Hunt through the entries for the word "seleção" and copy each line in which it appears.

Page-level text extractions
Content starts

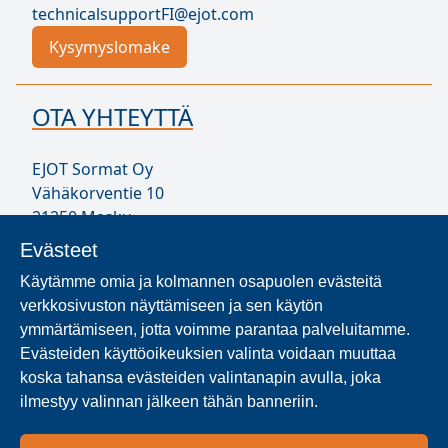
technicalsupportFI@ejot.com
Kysymyslomake
OTA YHTEYTTÄ
EJOT Sormat Oy
Vähäkorventie 10
21250 Masku
Puh. 020 794 0200
Evästeet
infoFI@ejot.com
Käytämme omia ja kolmannen osapuolen evästeitä
Y-tunnus 1707723-1
verkkosivuston näyttämiseen ja sen käytön
Yhteystiedot
ymmärtämiseen, jotta voimme parantaa palveluitamme.
Evästeiden käyttöoikeuksien valinta voidaan muuttaa
koska tahansa evästeiden valintanapin avulla, joka
MISTÄ SORMATIA SAA?
ilmestyy valinnan jälkeen tähän banneriin.
Etsi maa- ja aluekohtaisia Sormat-jälleenmyyjiä ja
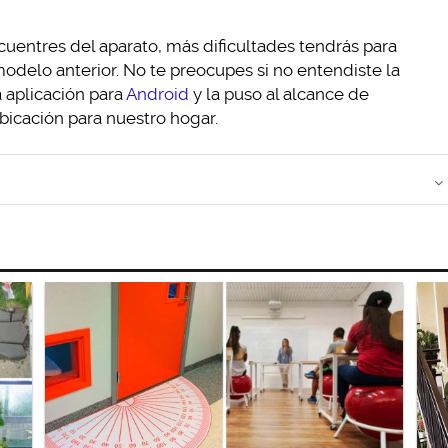
cuentres del aparato, más dificultades tendrás para
modelo anterior. No te preocupes si no entendiste la
a aplicación para
Android
y la puso al alcance de
ubicación para nuestro hogar.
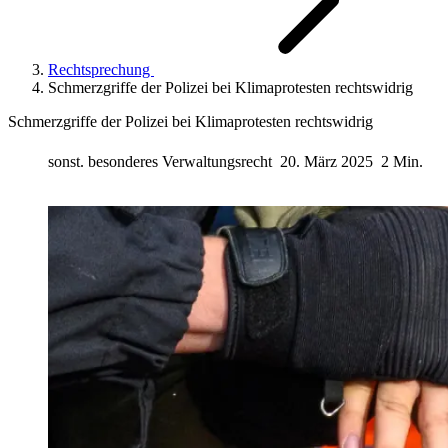
Rechtsprechung
Schmerzgriffe der Polizei bei Klimaprotesten rechtswidrig
Schmerzgriffe der Polizei bei Klimaprotesten rechtswidrig
sonst. besonderes Verwaltungsrecht
20. März 2025
2 Min.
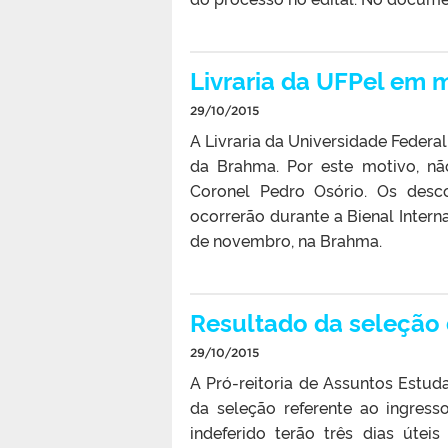
Livraria da UFPel em
29/10/2015
A Livraria da Universidade Federa
da Brahma. Por este motivo, nã
Coronel Pedro Osório. Os desc
ocorrerão durante a Bienal Intern
de novembro, na Brahma.
Resultado da seleção 
29/10/2015
A Pró-reitoria de Assuntos Estuda
da seleção referente ao ingress
indeferido terão três dias útei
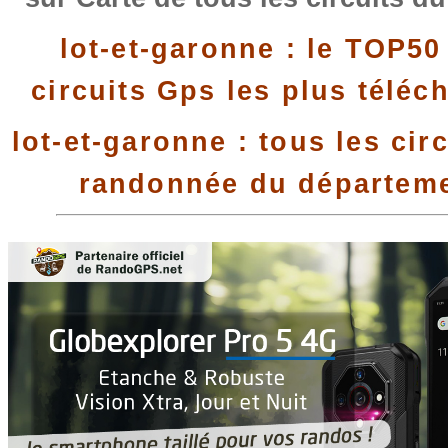
lot-et-garonne : le TOP50
circuits Gps les plus téléc
lot-et-garonne : tous les cir
randonnée du départem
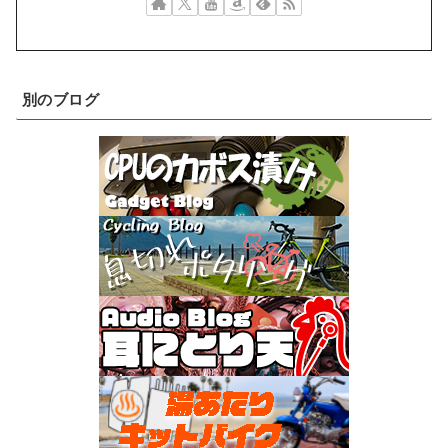
別のブログ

Content ends

> [Your solution]
Resultado da seleção 
da seleção referente ao ingress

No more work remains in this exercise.